Dibingkai itu, titik strategis menghambat penyebaran HIV/AIDS adalah melalui dua pintu, yaitu pertama peningkatan pemahaman masyarakat luas tentang HIV/AIDS, sehingga memunculkan daya seleksi dengan nalar sehat. Kedua, melalui perangkat teknis operasional, yaitu penyediaan antiviral, bagi anggota masyarakat dalam kelompok berisiko.

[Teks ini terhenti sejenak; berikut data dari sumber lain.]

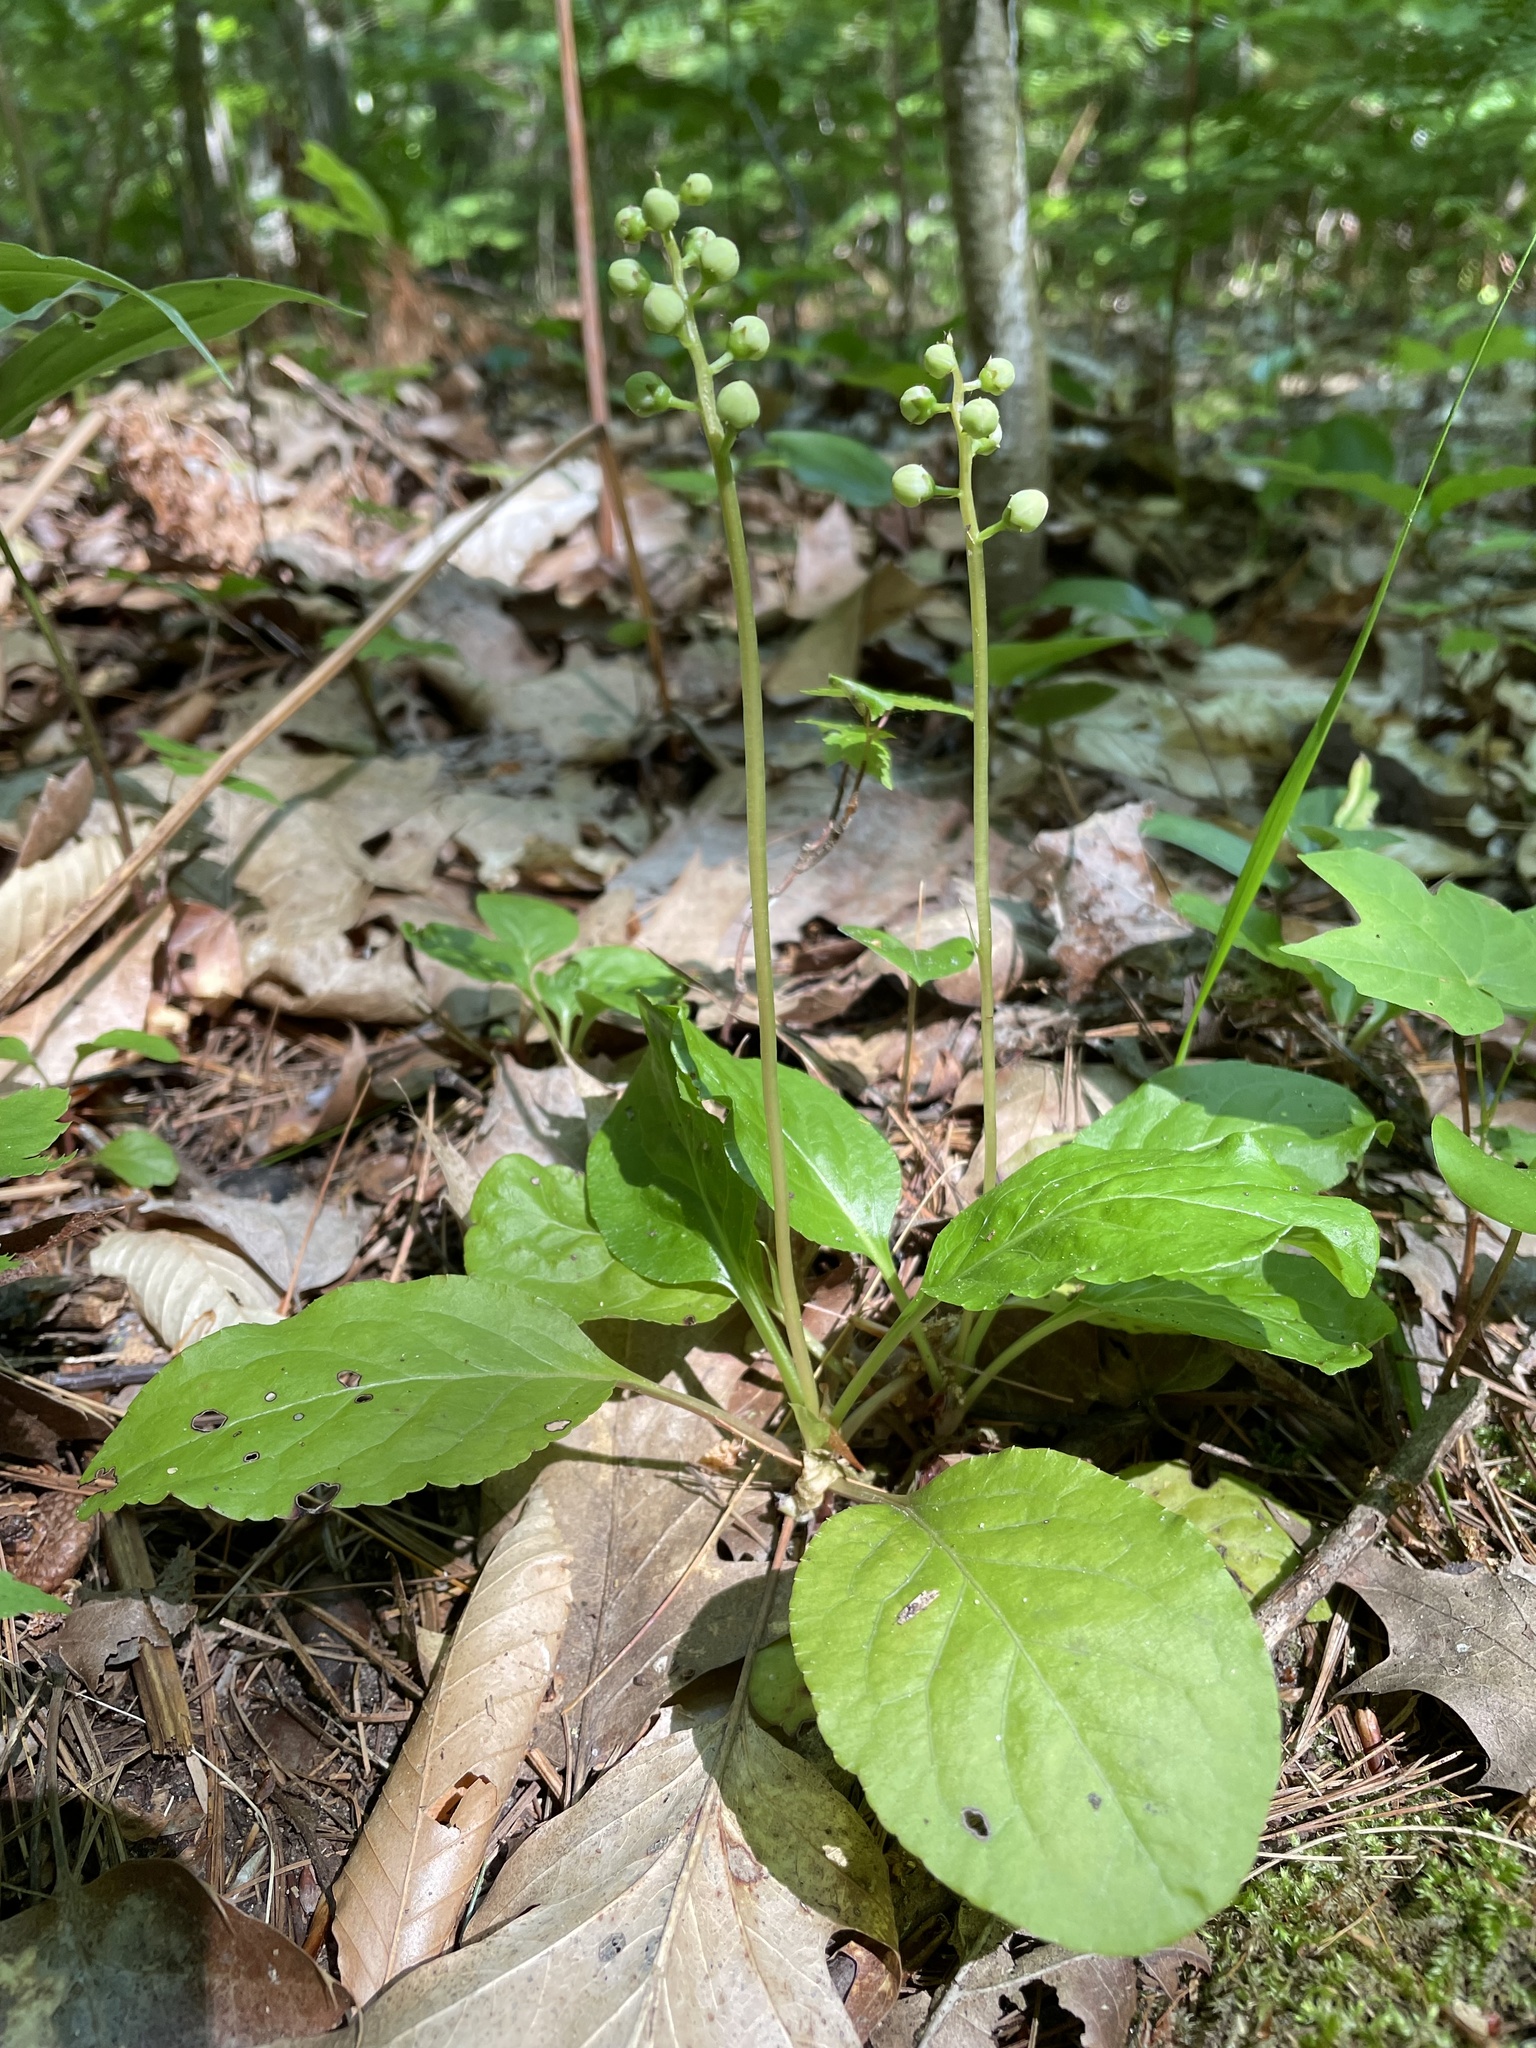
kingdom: Plantae
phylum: Tracheophyta
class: Magnoliopsida
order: Ericales
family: Ericaceae
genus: Pyrola
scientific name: Pyrola elliptica
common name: Shinleaf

Membangun pemahaman masyarakat, bisa dilakukan dengan konstruksi masyarakat, khususnya masyarakat Bali, nampaknya belum terlalu sulit. Hal ini dikarenakan desa di Bali telah memiliki komunitas desa adat / pakraman yang berada dalam zone homeostasis dinamis, sehingga masyarakatnya mudah di edukasi dengan pengetahuan baru. Konsep ini adalah model yang bisa dimaklumi bahwa bila laju pertumbuhan penularan yang tinggi di Bali, diakibatkan oleh masyarakat terkooptasi dengan asumsi-asumsi yang salah, serta miskonsepsi tentang HIV AIDS, terus menjebak dan mengubur satu demi satu warga Bali, yang sebenarnya tidak pernah tahu dari mana mereka tertular. Oleh karena itu, perlu langkah-langkah strategis dan radikal untuk melindungi kesehatan masyarakat luas dan " to safe the next generation", yaitu dengan pendekatan' Community cooperative learning.

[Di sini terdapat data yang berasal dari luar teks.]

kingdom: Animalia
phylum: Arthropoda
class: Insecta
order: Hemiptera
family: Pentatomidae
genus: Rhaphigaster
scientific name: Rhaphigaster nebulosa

Community cooperatif learning, merupakan sebuah cara untuk melahirkan sebuah masyarakat terdidik, dengan filosofi masyarakat diberitahu dalam kelompok belajar, kemudian mereka terinisiasi untuk mencari tahu. Titik strategisnya adalah, masyarakat paham tentang HIV AIDS, lalu mereka akan membangun sikap dan keterampilan bagaimana mereka mengatasi penularan HIV AIDS, dalam komunitasnya.
Community cooperative learning belum tersentuh secara maksimal, khususnya untuk meningkatkan pemahaman pada HIV/AIDS. Oleh karena itu perlu dibangun kesadaran masyarakat untuk menjadi komunitas belajar. Dalam hal HIV AIDS permasalahan yang muncul adalah : Pertama, pemerintah dan masyarakat ambigu terhadap pemberlakuan PERDA tentang penggunaan kondom. Legalisasi kondom, seakan mengizinkan prostitusi dan perzinahan. penggunaan kondom masih sebatas anjuran, dan tidak wajib. Nalar para konsumen PSK, seakan dilindungi, karena dengan kondom sensasinya dianggap berbeda. Kedua, ada paradigm baru bagi PSK, atau cewek kafe yang berprofesi ganda, yaitu lebih baik mati menderita lagi 5- 10 tahun lagi dari pada sekarang mati kelaparan. Ketiga, lapas belum bisa disterilkan dari pengguna jarum suntik, akibatnya lapas tetap menjadi episentrum baru menularnya HIV/AIDS.
Keempat, belum sempurnanya konstruksi pemahaman HIV, baik secara terminologi, ontologi dan aksiologi, benar-benar masih berjarak dalam benak masyarakat. Hal ini terjadi karena bangunan pemahaman masyarakat terhadap HIV AIDS dibangun dengan aktivitas ceramah, dan penyuluhan dengan bahasa yang tinggi dan kerap tidak membumi, sehingga metode ini kerap tidak mampu memberikan konflik kognitif yang berarti. Akibatnya masyarakat tidak mampu membangun pemahamannya sendiri, lalu tumbuh menjadi masyarakat yang apatis dan bisu terhadap HIV/AIDS.